Os três homens incluídos nesta fase do projeto escolheram como percursos Alfama e Mouraria.

“Muitos passaram pela zona de Santa Apolónia, onde as histórias não eram muito felizes e, por isso, nós optamos por cortar. Eram onde eles dormiam, mas também onde lhes aconteciam as coisas menos positivas”, notou o empresário, sublinhando que uma das tónicas dos roteiros é mostrar os “pontos mais felizes” das vidas dos guias.

Depois de meses de formação, nomeadamente a aprender a falar em público, Saeed Alam começa, no Arco das Portas do Mar (perto da Casa dos Bicos), o roteiro que criou para provar que Alfama e a sua aldeia têm muito em comum. Uma pequena lição de árabe também está incluída: o seu nome (Saeed Alam) significa “mundo feliz”.

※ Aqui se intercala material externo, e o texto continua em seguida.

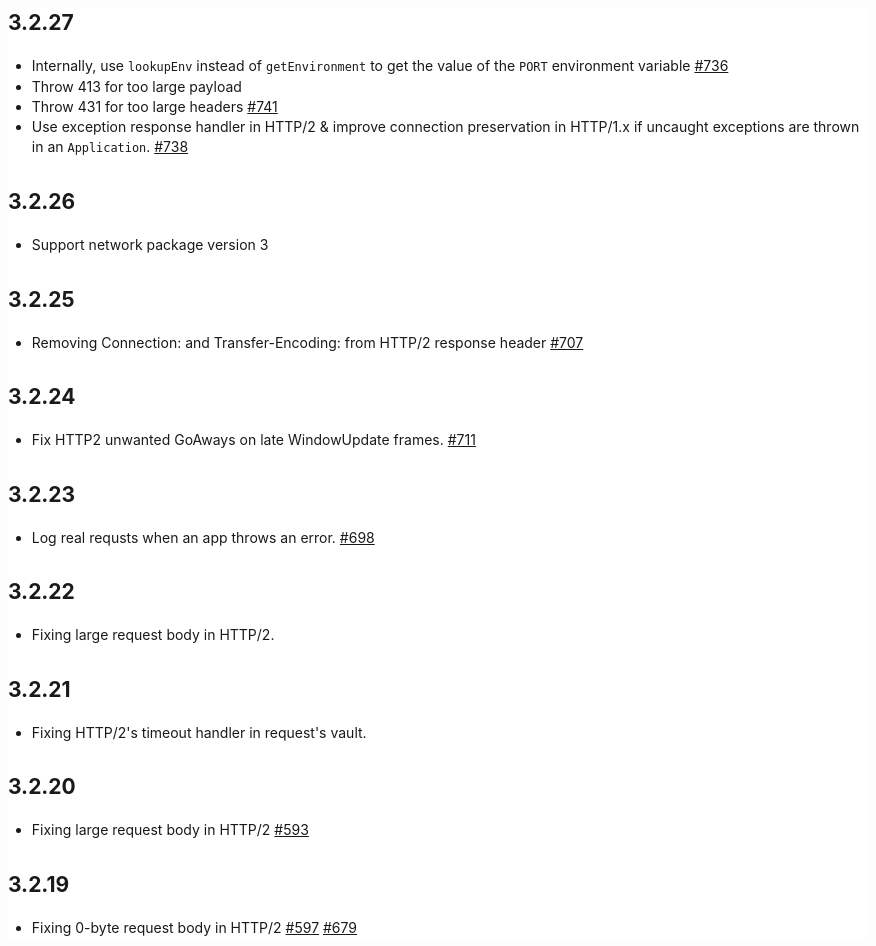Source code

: ## 3.2.27

* Internally, use `lookupEnv` instead of `getEnvironment` to get the
  value of the `PORT` environment variable
  [#736](https://github.com/yesodweb/wai/pull/736)
* Throw 413 for too large payload
* Throw 431 for too large headers
  [#741](https://github.com/yesodweb/wai/pull/741)
* Use exception response handler in HTTP/2 & improve connection preservation
  in HTTP/1.x if uncaught exceptions are thrown in an `Application`.
  [#738](https://github.com/yesodweb/wai/pull/738)

## 3.2.26

* Support network package version 3

## 3.2.25

* Removing Connection: and Transfer-Encoding: from HTTP/2
  response header
  [#707](https://github.com/yesodweb/wai/pull/707)

## 3.2.24

* Fix HTTP2 unwanted GoAways on late WindowUpdate frames.
  [#711](https://github.com/yesodweb/wai/pull/711)

## 3.2.23

* Log real requsts when an app throws an error.
  [#698](https://github.com/yesodweb/wai/pull/698)

## 3.2.22

* Fixing large request body in HTTP/2.

## 3.2.21

* Fixing HTTP/2's timeout handler in request's vault.

## 3.2.20

* Fixing large request body in HTTP/2
  [#593](https://github.com/yesodweb/wai/issues/593)

## 3.2.19

* Fixing 0-byte request body in HTTP/2
  [#597](https://github.com/yesodweb/wai/issues/597)
  [#679](https://github.com/yesodweb/wai/issues/679)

O percurso a subir tem como paragens a Sé e o miradouro de Santa Luzia, onde, com o Tejo como cenário, o paquistanês assume a sua veia poética e declama um texto denominado “Empty World”, ou seja, o “mundo vazio”.

O poema enumera “ruas vazias”, “destinos desconhecidos” e “muitos caminhos, mas sem um destino para chegar”, e fala também de como se pode sentir invisível entre muitas pessoas ou ter “a alma em lágrimas” apesar de um sorriso na cara.

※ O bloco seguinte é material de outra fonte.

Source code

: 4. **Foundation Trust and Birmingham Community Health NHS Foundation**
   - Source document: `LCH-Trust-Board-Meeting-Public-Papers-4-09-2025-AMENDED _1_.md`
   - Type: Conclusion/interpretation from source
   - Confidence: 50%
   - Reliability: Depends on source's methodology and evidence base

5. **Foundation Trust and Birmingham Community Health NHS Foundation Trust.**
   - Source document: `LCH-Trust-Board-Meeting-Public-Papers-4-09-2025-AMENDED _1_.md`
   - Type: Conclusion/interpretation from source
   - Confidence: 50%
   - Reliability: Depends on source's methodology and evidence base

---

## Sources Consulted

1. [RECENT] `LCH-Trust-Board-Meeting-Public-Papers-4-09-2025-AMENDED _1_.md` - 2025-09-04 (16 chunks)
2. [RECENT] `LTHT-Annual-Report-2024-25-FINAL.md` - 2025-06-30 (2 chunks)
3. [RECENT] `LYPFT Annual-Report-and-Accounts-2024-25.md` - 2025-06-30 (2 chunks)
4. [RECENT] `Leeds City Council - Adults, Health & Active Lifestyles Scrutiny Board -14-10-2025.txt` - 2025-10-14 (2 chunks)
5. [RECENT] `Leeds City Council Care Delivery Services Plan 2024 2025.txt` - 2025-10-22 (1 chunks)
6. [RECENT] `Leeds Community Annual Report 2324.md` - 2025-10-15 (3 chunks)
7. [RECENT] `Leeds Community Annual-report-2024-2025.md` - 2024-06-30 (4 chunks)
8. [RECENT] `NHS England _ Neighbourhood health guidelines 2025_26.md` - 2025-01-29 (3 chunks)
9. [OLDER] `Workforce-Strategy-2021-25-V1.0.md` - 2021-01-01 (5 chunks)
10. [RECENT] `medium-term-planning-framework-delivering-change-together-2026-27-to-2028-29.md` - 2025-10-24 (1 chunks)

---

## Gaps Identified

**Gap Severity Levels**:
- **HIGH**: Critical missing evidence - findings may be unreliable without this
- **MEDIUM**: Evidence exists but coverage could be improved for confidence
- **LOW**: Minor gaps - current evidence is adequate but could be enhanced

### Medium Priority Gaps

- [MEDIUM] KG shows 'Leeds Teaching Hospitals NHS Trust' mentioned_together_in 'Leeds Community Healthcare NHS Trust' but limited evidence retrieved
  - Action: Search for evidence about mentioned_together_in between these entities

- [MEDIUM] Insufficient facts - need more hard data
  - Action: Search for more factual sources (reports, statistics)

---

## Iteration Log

“Se eu dormir em paz na minha casa, enquanto as outras casas estão em fogo, o cheiro irá queimar-me o cérebro sem fogo”, ouve-se, no final.

Já a descer, o paquistanês faz questão de parar por baixo de uma parreira ou de ouvir o som de fontes e lembrar que, tal como em Lisboa, na sua terra natal há estações de comboio, calor e História.

Os percursos das ‘Rotas de Inclusão’ demoram duas horas a serem percorridos a pé, “mas não são cansativos” dadas as muitas paragens para dar espaço a perguntas e fotografias e “desfrutar das maravilhosas paisagens”, aproveitou para explicar Diogo Areosa.

Saeed quer ficar por Portugal, com o projeto de “conhecer novas pessoas, dar a conhecer a sua cultura e aprender a dos outros”.

De sorriso rasgado e constante, a fazer jus ao seu nome de Mundo Feliz, o paquistanês assumiu à Lusa querer “um dia ser português”.

“Quem me dera. Dedos cruzados. ‘I want to be’ a português [eu quero ser português]”, disse.

Até porque ser português, segundo Saeed, será pertencer a um povo de “pessoas sentimentais”: “Sabem o que é amar e são simpáticos. É o que mais gosto deles: têm um coração, porque há pessoas sem coração, que apenas usam o cérebro”.